Our views: No to State Farm
Giant insurer doesn’t merit easy exit from Florida market
March 14, 2009
State Farm Insurance plans to leave 1.2 million Florida customers in the lurch by dumping their property policies by 2011.
That includes about 34,000 policyholders in Brevard County, who learned in January the insurer was pulling out after the Office of Insurance Regulation refused its request for a mind-numbing 47 percent rate increase, despite three mild hurricane seasons.
And State Farm wants the state to grease its exit so it feels no pain, filing an appeal March 6 objecting to withdrawal requirements ordered by the OIR.
Regulators should stick to their guns.
The exit requirements for State Farm are justified because they’ll ease former policyholders’ transition to a new carrier and minimize new risks to Florida’s economy.
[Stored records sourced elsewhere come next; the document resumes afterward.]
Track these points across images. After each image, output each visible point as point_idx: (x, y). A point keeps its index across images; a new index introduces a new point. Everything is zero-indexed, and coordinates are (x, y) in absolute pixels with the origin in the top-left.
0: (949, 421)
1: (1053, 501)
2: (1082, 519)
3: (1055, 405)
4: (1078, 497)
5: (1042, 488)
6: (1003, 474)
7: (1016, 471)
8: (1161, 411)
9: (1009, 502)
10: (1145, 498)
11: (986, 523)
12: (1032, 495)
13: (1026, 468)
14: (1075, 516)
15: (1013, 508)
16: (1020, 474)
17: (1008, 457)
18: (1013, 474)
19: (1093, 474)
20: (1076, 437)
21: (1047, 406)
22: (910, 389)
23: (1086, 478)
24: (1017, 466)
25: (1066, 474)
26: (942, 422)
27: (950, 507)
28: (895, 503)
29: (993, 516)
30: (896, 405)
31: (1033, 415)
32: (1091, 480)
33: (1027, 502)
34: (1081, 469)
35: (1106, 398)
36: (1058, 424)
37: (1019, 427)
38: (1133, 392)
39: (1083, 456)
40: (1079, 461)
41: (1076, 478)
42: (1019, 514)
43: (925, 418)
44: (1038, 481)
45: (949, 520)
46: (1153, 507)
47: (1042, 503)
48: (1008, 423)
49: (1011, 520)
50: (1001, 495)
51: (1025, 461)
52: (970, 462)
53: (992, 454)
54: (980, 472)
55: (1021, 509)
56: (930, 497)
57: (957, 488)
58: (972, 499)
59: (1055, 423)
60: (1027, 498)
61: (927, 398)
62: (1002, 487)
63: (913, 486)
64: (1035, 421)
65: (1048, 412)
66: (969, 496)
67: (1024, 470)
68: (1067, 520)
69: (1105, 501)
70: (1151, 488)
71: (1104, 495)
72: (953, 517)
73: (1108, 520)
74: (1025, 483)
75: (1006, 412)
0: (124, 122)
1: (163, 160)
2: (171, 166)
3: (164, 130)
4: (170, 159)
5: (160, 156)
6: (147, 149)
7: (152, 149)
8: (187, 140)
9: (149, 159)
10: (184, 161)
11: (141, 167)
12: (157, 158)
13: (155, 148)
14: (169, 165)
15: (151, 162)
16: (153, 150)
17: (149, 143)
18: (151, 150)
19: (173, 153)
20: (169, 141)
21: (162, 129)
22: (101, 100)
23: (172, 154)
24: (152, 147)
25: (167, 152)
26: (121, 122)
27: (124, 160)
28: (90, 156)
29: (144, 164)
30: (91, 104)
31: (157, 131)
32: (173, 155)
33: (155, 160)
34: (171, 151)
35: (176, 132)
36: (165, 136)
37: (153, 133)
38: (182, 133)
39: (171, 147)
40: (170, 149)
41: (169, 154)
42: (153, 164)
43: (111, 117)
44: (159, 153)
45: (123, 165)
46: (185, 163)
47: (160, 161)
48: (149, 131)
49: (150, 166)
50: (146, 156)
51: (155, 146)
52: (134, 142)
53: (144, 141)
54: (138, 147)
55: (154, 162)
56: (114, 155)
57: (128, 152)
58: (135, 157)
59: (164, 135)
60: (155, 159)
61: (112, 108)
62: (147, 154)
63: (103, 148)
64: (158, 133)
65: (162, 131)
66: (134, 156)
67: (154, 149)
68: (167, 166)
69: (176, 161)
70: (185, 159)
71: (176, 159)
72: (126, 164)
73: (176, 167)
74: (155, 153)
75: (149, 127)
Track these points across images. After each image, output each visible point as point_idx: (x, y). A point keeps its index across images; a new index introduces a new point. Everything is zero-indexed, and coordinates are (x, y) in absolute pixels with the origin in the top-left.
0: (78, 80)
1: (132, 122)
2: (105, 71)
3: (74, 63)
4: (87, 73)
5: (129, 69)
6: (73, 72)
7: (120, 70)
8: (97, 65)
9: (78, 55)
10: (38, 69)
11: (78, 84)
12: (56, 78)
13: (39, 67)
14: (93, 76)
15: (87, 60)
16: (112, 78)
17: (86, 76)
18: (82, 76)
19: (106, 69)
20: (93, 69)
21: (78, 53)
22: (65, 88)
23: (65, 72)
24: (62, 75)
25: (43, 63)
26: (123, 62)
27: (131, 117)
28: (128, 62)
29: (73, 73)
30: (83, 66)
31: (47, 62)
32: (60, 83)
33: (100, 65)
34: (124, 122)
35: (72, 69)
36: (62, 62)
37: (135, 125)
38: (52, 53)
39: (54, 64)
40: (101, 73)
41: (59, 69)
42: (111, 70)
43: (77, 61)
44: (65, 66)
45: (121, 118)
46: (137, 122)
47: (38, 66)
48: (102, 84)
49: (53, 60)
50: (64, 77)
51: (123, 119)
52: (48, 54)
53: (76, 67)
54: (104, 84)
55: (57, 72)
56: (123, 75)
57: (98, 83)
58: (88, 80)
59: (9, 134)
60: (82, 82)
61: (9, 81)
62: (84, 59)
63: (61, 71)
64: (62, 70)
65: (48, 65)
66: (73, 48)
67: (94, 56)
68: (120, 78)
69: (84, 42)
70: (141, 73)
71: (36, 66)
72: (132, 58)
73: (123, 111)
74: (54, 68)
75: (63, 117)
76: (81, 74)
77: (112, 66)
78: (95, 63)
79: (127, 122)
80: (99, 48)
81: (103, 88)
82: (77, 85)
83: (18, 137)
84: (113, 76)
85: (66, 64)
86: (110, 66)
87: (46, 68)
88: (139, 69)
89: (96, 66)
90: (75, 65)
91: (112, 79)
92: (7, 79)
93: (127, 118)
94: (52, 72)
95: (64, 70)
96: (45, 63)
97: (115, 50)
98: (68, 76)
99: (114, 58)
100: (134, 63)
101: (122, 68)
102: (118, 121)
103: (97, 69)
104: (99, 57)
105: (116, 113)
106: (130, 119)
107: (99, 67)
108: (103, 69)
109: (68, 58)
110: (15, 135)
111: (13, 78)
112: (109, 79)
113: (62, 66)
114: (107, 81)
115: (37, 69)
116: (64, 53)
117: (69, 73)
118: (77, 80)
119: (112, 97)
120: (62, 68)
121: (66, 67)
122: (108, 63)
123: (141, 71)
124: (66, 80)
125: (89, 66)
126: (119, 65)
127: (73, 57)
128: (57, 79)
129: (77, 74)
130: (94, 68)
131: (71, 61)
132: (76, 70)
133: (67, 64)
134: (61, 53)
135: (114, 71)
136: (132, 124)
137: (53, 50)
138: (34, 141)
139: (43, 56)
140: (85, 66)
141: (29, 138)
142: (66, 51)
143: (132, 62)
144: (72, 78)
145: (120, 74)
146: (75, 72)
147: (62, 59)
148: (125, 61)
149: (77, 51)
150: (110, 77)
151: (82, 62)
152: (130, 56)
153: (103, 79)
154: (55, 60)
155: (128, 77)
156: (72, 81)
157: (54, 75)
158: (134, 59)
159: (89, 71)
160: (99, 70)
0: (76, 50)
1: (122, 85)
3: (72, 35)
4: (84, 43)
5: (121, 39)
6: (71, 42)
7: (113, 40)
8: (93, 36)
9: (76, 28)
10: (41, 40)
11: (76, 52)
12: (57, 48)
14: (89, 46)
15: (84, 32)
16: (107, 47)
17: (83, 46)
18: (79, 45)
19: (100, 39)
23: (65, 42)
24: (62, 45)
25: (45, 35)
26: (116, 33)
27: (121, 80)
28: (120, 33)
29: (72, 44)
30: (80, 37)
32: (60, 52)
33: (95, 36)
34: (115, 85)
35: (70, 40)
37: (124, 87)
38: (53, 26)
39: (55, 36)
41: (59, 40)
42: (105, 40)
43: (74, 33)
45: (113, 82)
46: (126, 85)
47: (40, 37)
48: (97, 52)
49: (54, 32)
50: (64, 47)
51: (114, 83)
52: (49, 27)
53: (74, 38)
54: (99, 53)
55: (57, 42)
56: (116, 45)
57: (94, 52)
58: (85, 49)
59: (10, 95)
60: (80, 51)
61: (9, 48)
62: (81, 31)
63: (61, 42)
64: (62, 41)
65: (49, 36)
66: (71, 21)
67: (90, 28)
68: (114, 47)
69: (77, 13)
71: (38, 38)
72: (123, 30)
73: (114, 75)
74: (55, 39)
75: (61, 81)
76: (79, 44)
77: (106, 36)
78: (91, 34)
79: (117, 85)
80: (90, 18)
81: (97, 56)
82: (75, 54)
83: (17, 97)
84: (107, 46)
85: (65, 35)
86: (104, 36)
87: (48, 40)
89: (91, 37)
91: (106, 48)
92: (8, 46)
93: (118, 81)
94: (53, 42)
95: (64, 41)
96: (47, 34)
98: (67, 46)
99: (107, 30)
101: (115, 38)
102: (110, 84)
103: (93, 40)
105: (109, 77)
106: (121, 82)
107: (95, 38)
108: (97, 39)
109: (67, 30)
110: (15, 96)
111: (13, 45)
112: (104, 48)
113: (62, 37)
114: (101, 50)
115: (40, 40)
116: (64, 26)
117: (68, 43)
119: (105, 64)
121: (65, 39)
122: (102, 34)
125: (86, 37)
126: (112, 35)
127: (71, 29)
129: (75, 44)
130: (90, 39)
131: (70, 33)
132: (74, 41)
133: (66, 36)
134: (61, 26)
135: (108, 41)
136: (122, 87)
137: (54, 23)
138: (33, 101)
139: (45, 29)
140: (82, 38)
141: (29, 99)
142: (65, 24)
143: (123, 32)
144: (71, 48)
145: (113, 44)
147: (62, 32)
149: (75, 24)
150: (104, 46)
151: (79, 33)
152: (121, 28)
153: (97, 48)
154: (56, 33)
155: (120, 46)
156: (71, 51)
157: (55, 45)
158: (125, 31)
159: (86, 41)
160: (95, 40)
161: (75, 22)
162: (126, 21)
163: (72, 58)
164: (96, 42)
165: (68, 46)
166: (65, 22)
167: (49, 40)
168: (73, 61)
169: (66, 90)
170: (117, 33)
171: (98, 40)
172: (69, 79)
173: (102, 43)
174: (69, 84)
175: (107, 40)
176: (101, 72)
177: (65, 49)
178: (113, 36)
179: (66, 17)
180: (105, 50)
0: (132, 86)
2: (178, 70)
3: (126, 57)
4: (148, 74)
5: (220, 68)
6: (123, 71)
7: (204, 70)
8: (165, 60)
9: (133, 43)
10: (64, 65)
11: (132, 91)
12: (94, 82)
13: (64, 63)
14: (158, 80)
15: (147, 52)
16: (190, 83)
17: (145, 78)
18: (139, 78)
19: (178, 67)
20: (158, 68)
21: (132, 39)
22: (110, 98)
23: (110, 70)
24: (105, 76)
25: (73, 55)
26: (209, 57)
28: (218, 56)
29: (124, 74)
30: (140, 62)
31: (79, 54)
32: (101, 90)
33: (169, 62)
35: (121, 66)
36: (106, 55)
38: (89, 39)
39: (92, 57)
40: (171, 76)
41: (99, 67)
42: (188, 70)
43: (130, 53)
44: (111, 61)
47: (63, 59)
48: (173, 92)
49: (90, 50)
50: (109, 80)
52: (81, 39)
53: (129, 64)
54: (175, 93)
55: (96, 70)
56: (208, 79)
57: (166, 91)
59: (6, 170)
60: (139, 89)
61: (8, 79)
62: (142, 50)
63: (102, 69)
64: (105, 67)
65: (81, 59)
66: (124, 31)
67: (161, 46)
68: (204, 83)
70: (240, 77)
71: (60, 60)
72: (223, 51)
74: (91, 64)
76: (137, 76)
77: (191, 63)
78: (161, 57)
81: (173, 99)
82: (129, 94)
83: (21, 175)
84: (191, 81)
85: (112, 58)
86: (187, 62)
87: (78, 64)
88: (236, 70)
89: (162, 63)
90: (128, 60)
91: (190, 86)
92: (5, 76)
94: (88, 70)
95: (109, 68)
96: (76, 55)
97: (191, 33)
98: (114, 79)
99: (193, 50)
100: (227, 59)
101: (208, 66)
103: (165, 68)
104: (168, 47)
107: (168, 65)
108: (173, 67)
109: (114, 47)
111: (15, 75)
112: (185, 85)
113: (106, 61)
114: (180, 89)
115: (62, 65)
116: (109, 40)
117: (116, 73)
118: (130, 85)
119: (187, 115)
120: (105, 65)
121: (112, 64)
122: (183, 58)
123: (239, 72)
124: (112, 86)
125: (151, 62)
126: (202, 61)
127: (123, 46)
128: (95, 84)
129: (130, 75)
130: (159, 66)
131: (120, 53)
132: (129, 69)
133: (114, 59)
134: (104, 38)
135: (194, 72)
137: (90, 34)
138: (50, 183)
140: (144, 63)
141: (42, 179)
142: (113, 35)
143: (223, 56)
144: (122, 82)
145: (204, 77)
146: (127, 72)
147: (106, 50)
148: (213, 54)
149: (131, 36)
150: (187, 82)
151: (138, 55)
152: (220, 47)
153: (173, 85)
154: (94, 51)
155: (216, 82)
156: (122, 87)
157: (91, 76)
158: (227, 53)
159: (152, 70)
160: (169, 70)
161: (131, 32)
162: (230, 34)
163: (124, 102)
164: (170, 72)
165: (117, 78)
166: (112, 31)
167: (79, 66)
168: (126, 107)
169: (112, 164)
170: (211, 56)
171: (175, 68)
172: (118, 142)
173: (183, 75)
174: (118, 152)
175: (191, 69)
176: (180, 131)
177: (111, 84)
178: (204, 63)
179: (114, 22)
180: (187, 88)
Here’s what State Farm wants to dodge:
A mandate they let their agents, now restricted to selling State Farm lines, write homeowners’ policies with other private companies.
That’s a fair deal for agents, helping them earn some commissions even though their employers’ misguided strategies will ultimately cost them clients.
And it will help spur competition to keep rates reasonable among the 26-plus new companies that have come into Florida’s property insurance market since 2006.
Insurance Commissioner Kevin McCarty says the state should do whatever it can to “maximize the private market that’s ready, willing and able” to fill the void left by big insurers like State Farm, and he’s right.
A prohibition against switching the policies it’s shedding into state-run Citizens.
Citizens, meant to be an insurer of last resort, is bigger than any private insurer in Florida, with 1.3 million policies. Worse, it’s short on reserves to cover claims if bad storms hit.
That puts the state — and all policyholders — on the hook for higher assessments when that day inevitably comes.
Florida Chief Financial Officer Alex Sink correctly says Citizens needs to be downsized to reduce the state’s fiscal risk from storms.
State Farm shouldn’t be allowed to use it as a convenient dumping ground.
Keep in mind the insurance giant wants to continue selling other highly profitable lines of coverage, such as for automobiles, while abandoning homeowners who’ve paid premiums faithfully for years.
That hasn’t earned the company any sympathy from Florida residents.
As for State Farm’s claim it’ll become insolvent without the huge rate increase denied by OIR?
Parent company State Farm Mutual made $5.1 billion profit in 2007 and has raked in high profits the past five years, despite destructive hurricanes in 2004 and 2005.
And don’t buy the argument overregulation by state government is to blame for State Farm’s problems.
Florida Administrative Law Judge Daniel Manny shot that down in January, saying State Farm’s rate hike request was rigged with “sham transactions” and “economic distortions” to hide real numbers on profits.
The company refused to play by the rules and now should pay the penalty. McCarty and the OIR set the right terms for State Farm’s ignoble exit, and should stick to them.